Trump’s Firsts and Near-Firsts As a Major-Party Presidential Nominee

Donald Trump Rallies In Indianapolis
Still kinda hard to believe, isn’t he? Photo: Joey Foley/Getty Images

If Donald Trump wins the Indiana primary handily tonight and is generally deemed to be the “presumptive” if not “putative” Republican presidential nominee, there will be a lot of articles written with headlines echoing this one at Vox today, from Matt Yglesias: “Donald Trump is really going to be the nominee. This is actually happening.”

Lord knows we’ve all had plenty of time to get used to the idea. But it’s kind of like December of 2000: Every day you wake up and wonder if you’ve dreamed it all until the television comes on and there’s the nightmare of a recount, or of the GOP presidential front-runner casually endorsing a tabloid theory that his opponent’s father helped assassinate JFK

Yikes.

Aside from Trump’s er, ah, style, there are a number of unusual, and in some cases unique, aspects of his background. 

1. He’s the first major-party nominee since Dwight D. Eisenhower in 1952 never to have held elective office. Ike, of course, did defeat Nazi Germany, which is a bit more of a public credential than building a real-estate fortune and a TV career, but let’s don’t get too technical. If you think of Ike’s post-World War II service as Supreme Commander of NATO as an appointed public office, then Trump’s the first nominee to have neither elected or appointed political experience since Winfield Scott Hancock, the Democratic nominee in 1880. 

2. Trump is the fifth major-party nominee to have been divorced, after Stevenson, Reagan, McCain, and Kerry. But he’s the first double divorcée.

3. He’s the first New Yorker to head a ticket since — this is the answer to a good trivia question — Richard M. Nixon in 1968. The Tricky One relocated from California to New York after his 1962 gubernatorial defeat in the Golden State. If you don’t consider Nixon a true New Yorker, you probably don’t consider Ike one either; so that would make Trump’s most proximate Empire State predecessor Thomas Dewey a mere 68 years ago.

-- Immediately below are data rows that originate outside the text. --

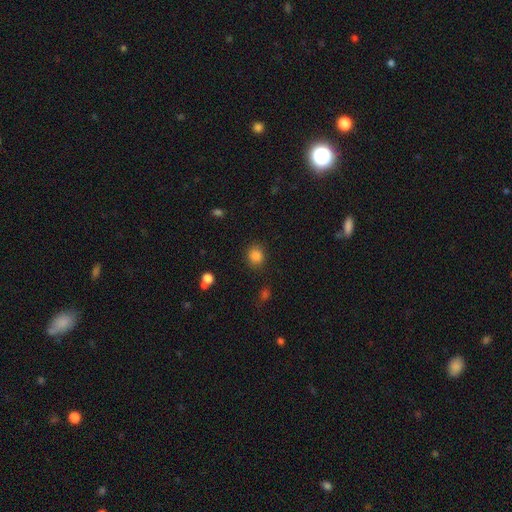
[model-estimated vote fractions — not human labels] Q: Smooth or featured?
A: smooth (85%); runner-up: star or artifact (11%)
Q: How rounded?
A: round (79%); runner-up: in between (20%)
Q: Merging?
A: none (85%); runner-up: minor disturbance (10%)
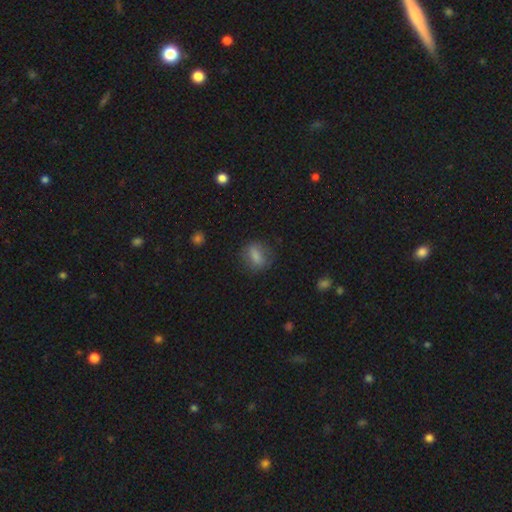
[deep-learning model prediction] This is likely a smooth galaxy (73%). How rounded: possibly in between (55%). Merging: likely none (73%).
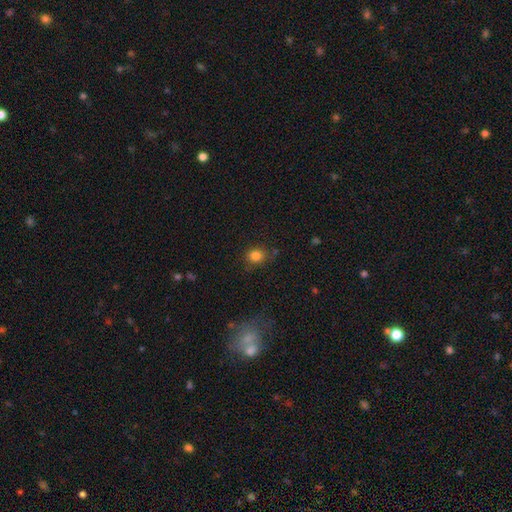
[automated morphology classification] The model was most divided on "how rounded": round: 73%, in between: 26%, cigar-shaped: 1%. More confident: smooth or featured — smooth (82%); merging — none (73%).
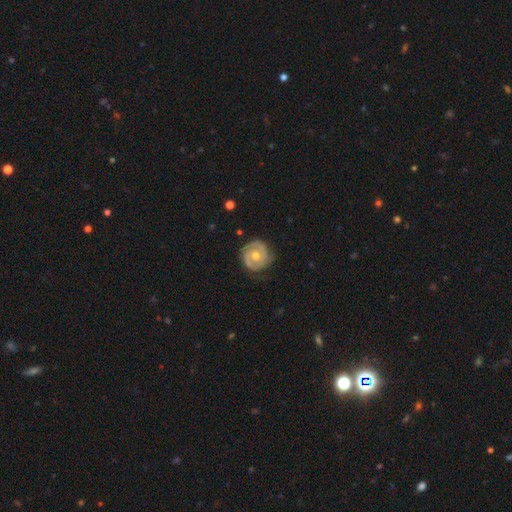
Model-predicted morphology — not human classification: A featured or disk galaxy (76%) with no bar (73%), 2 (62%) tight (62%) spiral arms (89%) and a moderate central bulge (66%). Merging: none (77%).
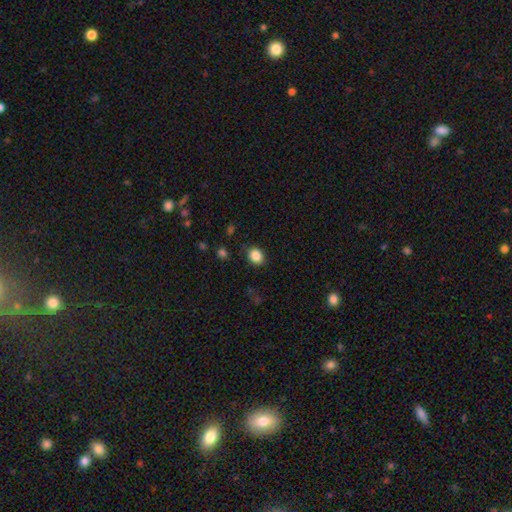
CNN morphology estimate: smooth_or_featured: smooth (p=0.86) [alt: star or artifact p=0.09]
how_rounded: in between (p=0.50) [tied with: round p=0.50]
merging: none (p=0.86) [alt: minor disturbance p=0.10]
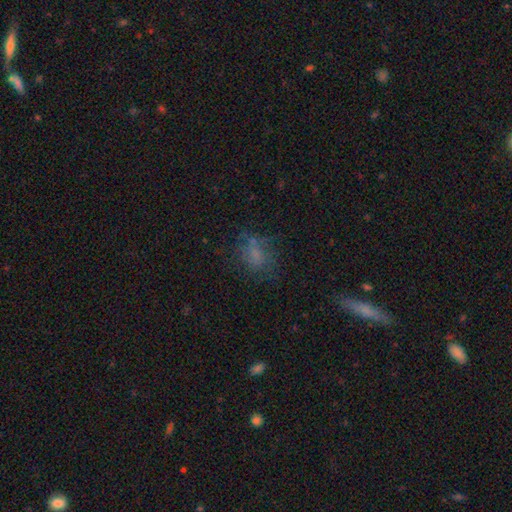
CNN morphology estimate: Smooth or featured? smooth (58%)
How rounded? in between (55%)
Merging? none (54%)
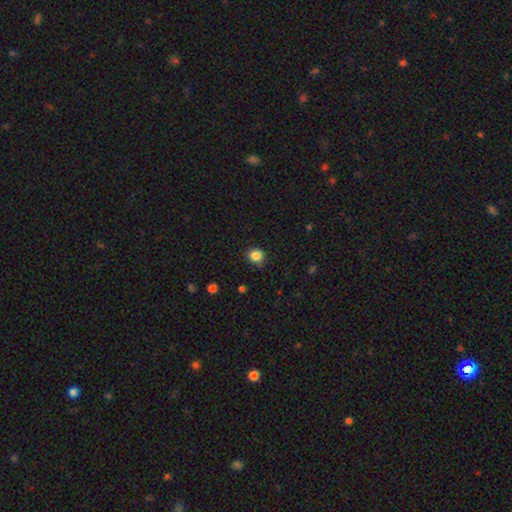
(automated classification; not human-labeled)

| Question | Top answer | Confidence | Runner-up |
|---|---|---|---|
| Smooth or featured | smooth | 86% | star or artifact (11%) |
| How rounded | round | 78% | in between (21%) |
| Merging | none | 84% | minor disturbance (12%) |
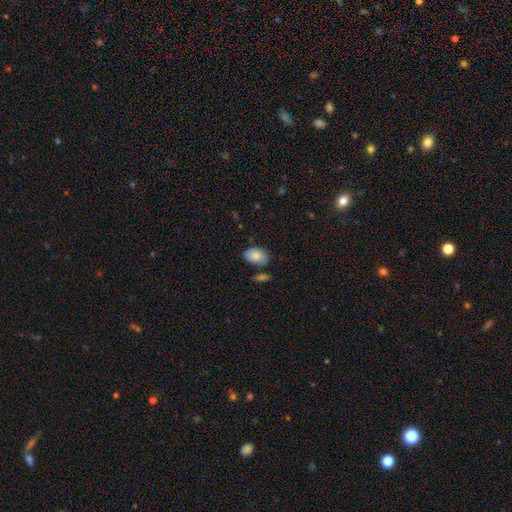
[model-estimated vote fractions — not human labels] Overall: smooth (85%). How rounded: in between (88%). Merging: none (74%).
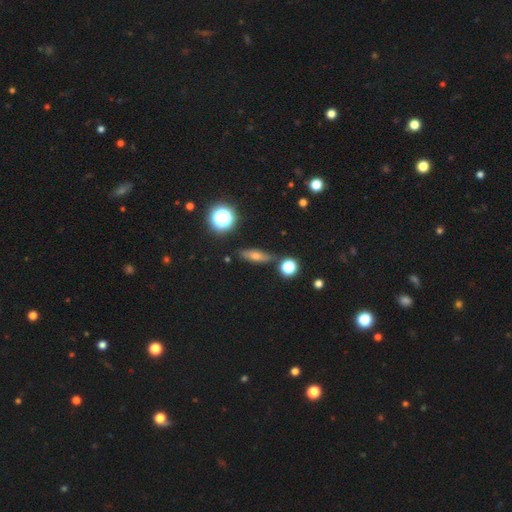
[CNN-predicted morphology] A smooth galaxy with no disk features (49%).

Vote fractions:
- Smooth or featured? smooth: 49% / featured or disk: 31% / star or artifact: 20%
- Merging? none: 83% / minor disturbance: 10% / merger: 4% / major disturbance: 3%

4. Trump is the only the second major-party nominee with entertainment-business experience prior to entering politics. You could make a case his show business career has been more illustrious than Reagan’s. He wasn’t a football star like Gerald Ford was, but he did own a football team (just as Bush 43 once owned a baseball team). Trump is one of a few presidential nominees who published a widely read book before running for president, and it’s very likely The Art of the Deal outsold Ike’s war memoirs or JFK’s Why England Slept by a wide margin. None of these, of course, quite matches the literary value of Jefferson’s and Madison’s contributions to the Declaration of Independence or the Constitution of the United States.  

5. It’s unclear if Trump is the wealthiest of presidential nominees. Without wading into iffy estimates and constant-dollar comparisons, he clearly outranks John Kerry with his cash-poor boarding-school education and John McCain with his four houses and likely the Bushes with their oil money. JFK and FDR may have had equivalent family fortunes in their day.

6. On the flip side of the ledger, Trump is not the first major-party nominee to resort to the bankruptcy laws. The most famous financially desperate former president was U.S. Grant, but William McKinley, and — according to one report — Abraham Lincoln and Thomas Jefferson had to obtain the protection of law against creditors.

In some respects, Trump’s not that unusual. If elected, he’d be the seventh or eighth Presbyterian in the White House (the number depends on whether you consider Reagan affiliated with his wife’s Presbyterianism or his own family’s Disciples of Christ). And he will be by my count the 76th man to receive a major-party nomination since the emergence of the Second Party System, in 1828 — and just the 75th white man! Some things never, or at least rarely, change.